Sorry finding this abit vague(but probably due to my understanding)
, can you show me an example, as I am reading it as submitting a job that kicks off a process, outside the scheduler
You just need to run a local AutoMD job in your slurm script.
AutoMD -i "desmond_setup_2-out.cms" -S OUC -t 100 -H "localhost" -G "localhost"
Meanwhile, don't forget to modify your host file to add the GPU to the queue localhost
. Such as:
name: localhost
gpgpu: 0, Tesla V100
gpgpu: 1, Tesla V100
gpgpu: 2, Tesla V100
gpgpu: 3, Tesla V100
You can refer to the previous issue: Installation](https://github.com/Wang-Lin-boop/AutoMD/issues/1#issuecomment-1983836184)
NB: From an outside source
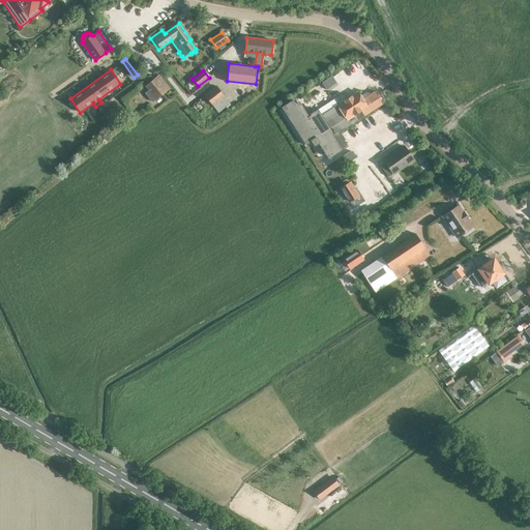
[(154,78),(144,86),(155,99),(166,91),(154,78)]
Wont this run the job outside the scheduler? I will give it a go, but I worry this will run ouutside the scheduler risking other peoples jobs on that node
No, you need to submit this slurm job to the scheduler via sbatch
.
Have you submitted a slurm job script? It seems like you don't use sbatch
to submit jobs very often. Please refer to slurm
The slurm job script
look like:
cat<<EOF > AutoMD.slurm
#! /bin/bash
#SBATCH --job-name=AutoMD
#SBATCH --nodes=1
#SBATCH --gres=gpu:1
#SBATCH --partition=gpu
#SBATCH --ntasks=6
#SBATCH --time=120:00:00
#SBATCH --output=AutoMD.out
#SBATCH --error=AutoMD.out
AutoMD -i "desmond_setup_2-out.cms" -S OUC -t 100 -H "localhost" -G "localhost"
EOF
sbatch --gpus=1 AutoMD.slurm
Thank you for your suggestions its all working now, Issue was
` -H "localhost" -G "localhost"`
Was under the impression H and G had to point to something that creates a job on slurm . in my case they were pointing to:
# 1 hour wall time, 40 tasks with default 1 cpu/task
name: batch-small
host: localhost
schrodinger: ${SCHRODINGER}
queue: SLURM2.1
qargs: --export=ALL --cpus-per-task=1 --mem-per-cpu=10GB --time=00:20:00 --partition=gpu-h100 --qos=gpu --gres=gpu:h100:1
tmpdir: /tmp
# 1 hour wall time, 40 tasks with default 1 cpu/task
name: batch-a100
host: localhost
schrodinger: ${SCHRODINGER}
queue: SLURM2.1
qargs: --export=ALL --cpus-per-task=1 --mem-per-cpu=10GB --time=00:20:00 --partition=gpu --qos=gpu --gres=gpu:1
tmpdir: /tmp
This and the use of both interactive and batch jobs led to my issues. I think a few scenarios in the readme might help future newbys. I am happy to do a pull request if you think it will be a good idea
The localhost
here means localhost in computing node, not the login node. This is equal to you using the queue information in the hosts file to have Desmond commit each stage to the compute node individually. Both are allowed by the scheduler.
Glad you solved the problem. It's a good idea to organize some of the issues that newbies might have.
Hey AutoMD team, we have it working now , It works through stage 1-10. From stage 3-10 as it will be using a GPU , it creates a slurm job for every stage , is there a way to tell it to run all 7 gpu stages on one slurm job as I am getting penalised by the schedulers fair use policy; and it also means a lot of time is lost waiting for resources. Any advice?